Min samples leaf =  2
Prediction performance on training set:  0.8111649279682066
Prediction performance on testing set:  0.8145491803278688

Min samples leaf =  3
Prediction performance on training set:  0.8111649279682066
Prediction performance on testing set:  0.8145491803278688

Min samples leaf =  5
Prediction performance on training set:  0.8111649279682066
Prediction performance on testing set:  0.8145491803278688

Min samples leaf =  10
Prediction performance on training set:  0.8111649279682066
Prediction performance on testing set:  0.8145491803278688

Max depth =  5

Min samples leaf =  2
Prediction performance on training set:  0.8292970690511674
Prediction performance on testing set:  0.8258196721311475

Min samples leaf =  3
Prediction performance on training set:  0.8292970690511674
Prediction performance on testing set:  0.8257265275707899

Min samples leaf =  5
Prediction performance on training set:  0.8292970690511674
Prediction performance on testin

**NOTE:** When `max_depth` is 2, changing `min_samples_leaf` has no impact on the performance of the model on testing dataset in this case.
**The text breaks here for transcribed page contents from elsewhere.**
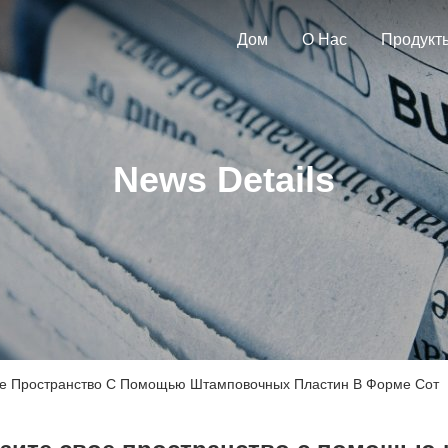
Дом
О Нас
Продукт
News Details
ое Пространство С Помощью Штамповочных Пластин В Форме Сот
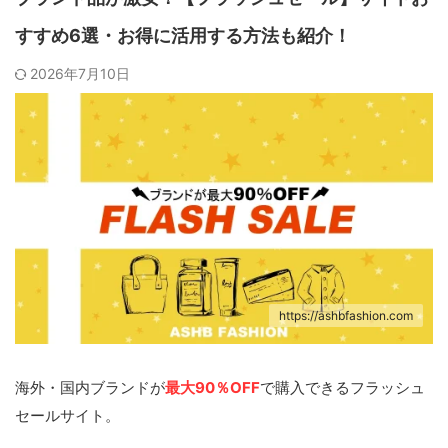
すすめ6選・お得に活用する方法も紹介！
2026年7月10日
https://ashbfashion.com
海外・国内ブランドが
最大90％OFF
で購入できるフラッシュ
セールサイト。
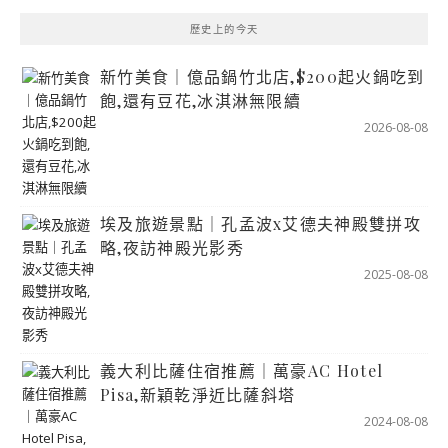
歷史上的今天
新竹美食｜億品鍋竹北店,$200起火鍋吃到
飽,還有豆花,冰淇淋無限續
2026-08-08
埃及旅遊景點｜孔孟波x艾德夫神殿雙拼攻
略,夜訪神殿光影秀
2025-08-08
義大利比薩住宿推薦｜萬豪AC Hotel
Pisa,新穎乾淨近比薩斜塔
2024-08-08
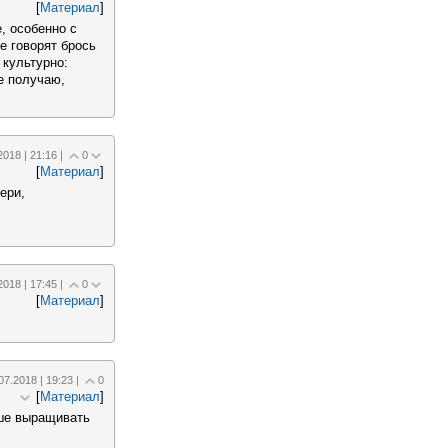
[
Материал
]
, особенно с
е говорят брось
 культурно:
ие получаю,
2018 | 21:16 |
0
[
Материал
]
ери,
2018 | 17:45 |
0
[
Материал
]
07.2018 | 19:23 |
0
[
Материал
]
ше выращивать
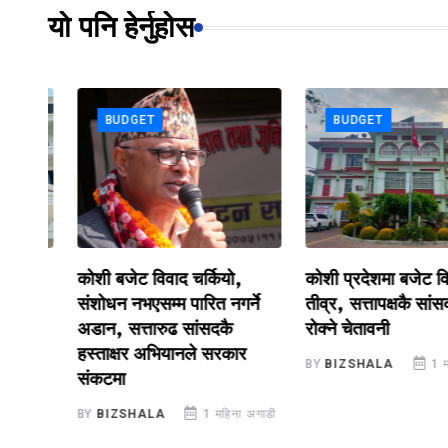
यो पनि हेर्नुहोस
BUDGET
BUDGET
ीमा
कोशी बजेट विवाद चर्कियो,
कोशी प्रदेशमा बजेट विवाद
संशोधन नभएसम्म पारित नगर्ने
तीव्र, सत्तापक्षकै सांसदबाट
अडान, सत्तारुढ सांसदकै
रोक्ने चेतावनी
हस्ताक्षर अभियानले सरकार
गाडी
BY
BIZSHALA
1 महिना 
संकटमा
BY
BIZSHALA
1 महिना अगाडी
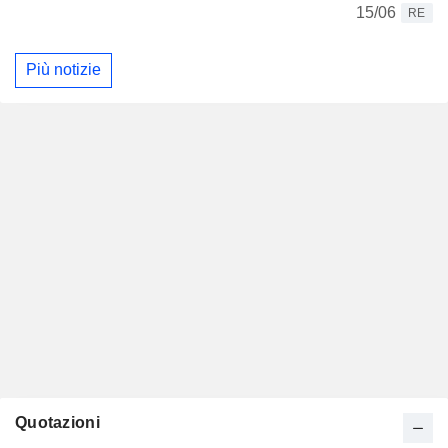
15/06
RE
Più notizie
Quotazioni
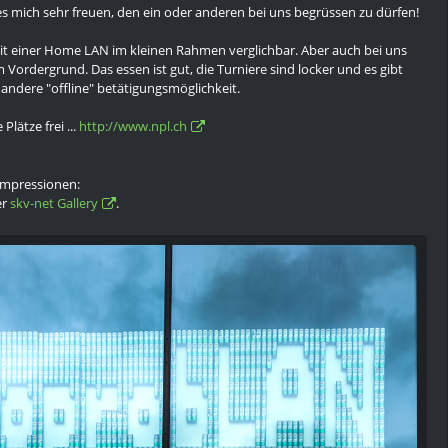
s mich sehr freuen, den ein oder anderen bei uns begrüssen zu dürfen!
 mit einer Home LAN im kleinen Rahmen verglichbar. Aber auch bei uns
m Vordergrund. Das essen ist gut, die Turniere sind locker und es gibt
 andere "offline" betätigungsmöglichkeit.
Plätze frei ...
http://www.npl.ch
 Impressionen:
er
skv-net Gallery
.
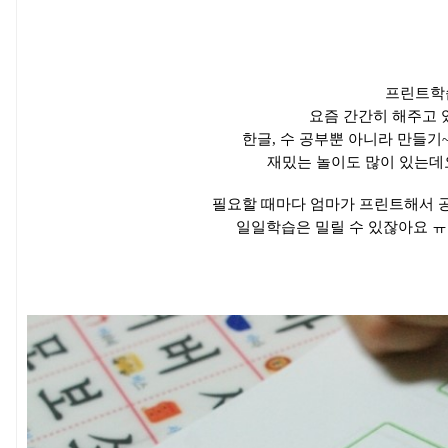
프린트학
요즘 간간히 해주고 
한글, 수 공부뿐 아니라 만들기
재밌는 놀이도 많이 있는데요
필요할 때마다 엄마가 프린트해서 공
일일학습은 밀릴 수 있잖아요 ㅠ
However, increasing `max_depth`, improves the accuracy of the model on the training dataset. The accuracy of the model on the testing data is quite the same.

#### c. Naive Bayes

In [20]:
for classifier in [GaussianNB(), BernoulliNB(), MultinomialNB()]:
    print('\nModel = ', classifier.__class__.__name__)
    # fit the Naive Bayes on the credit risk training data
    classifier.fit(X_train, y_train)

    # predict on the training dataset 
    y_predicted = classifier.predict(X_train)
    print('Prediction performance on training set: ', accuracy_score(y_train,  y_predicted))
        
    # predict on the test dataset 
    y_predicted = classifier.predict(X_test)
    print('Prediction performance on testing set: ', accuracy_score(y_test,  y_predicted))


Model =  GaussianNB
Prediction performance on training set:  0.5703551912568307
Prediction performance on testing set:  0.5576564828614009

Model =  BernoulliNB
Prediction performance on training set:  0.7455911574764034
Prediction performance on testing set:  0.7449701937406855

Model =  MultinomialNB
Prediction performance on training set:  0.7826626924987581
Prediction performance on testing set:  0.7857675111773472


**NOTE:** Multinomial Naive Bayes is better than the other types of Naive Bayes classifier for this dataset.

In this tutorial, we learn that
- On the same dataset, different classifiers have different accuracy scores. 
- On the same dataset and same classifiers, changing the parameters, hyper-parameters, type of the classifier can (or cannot) improve the performance of the model.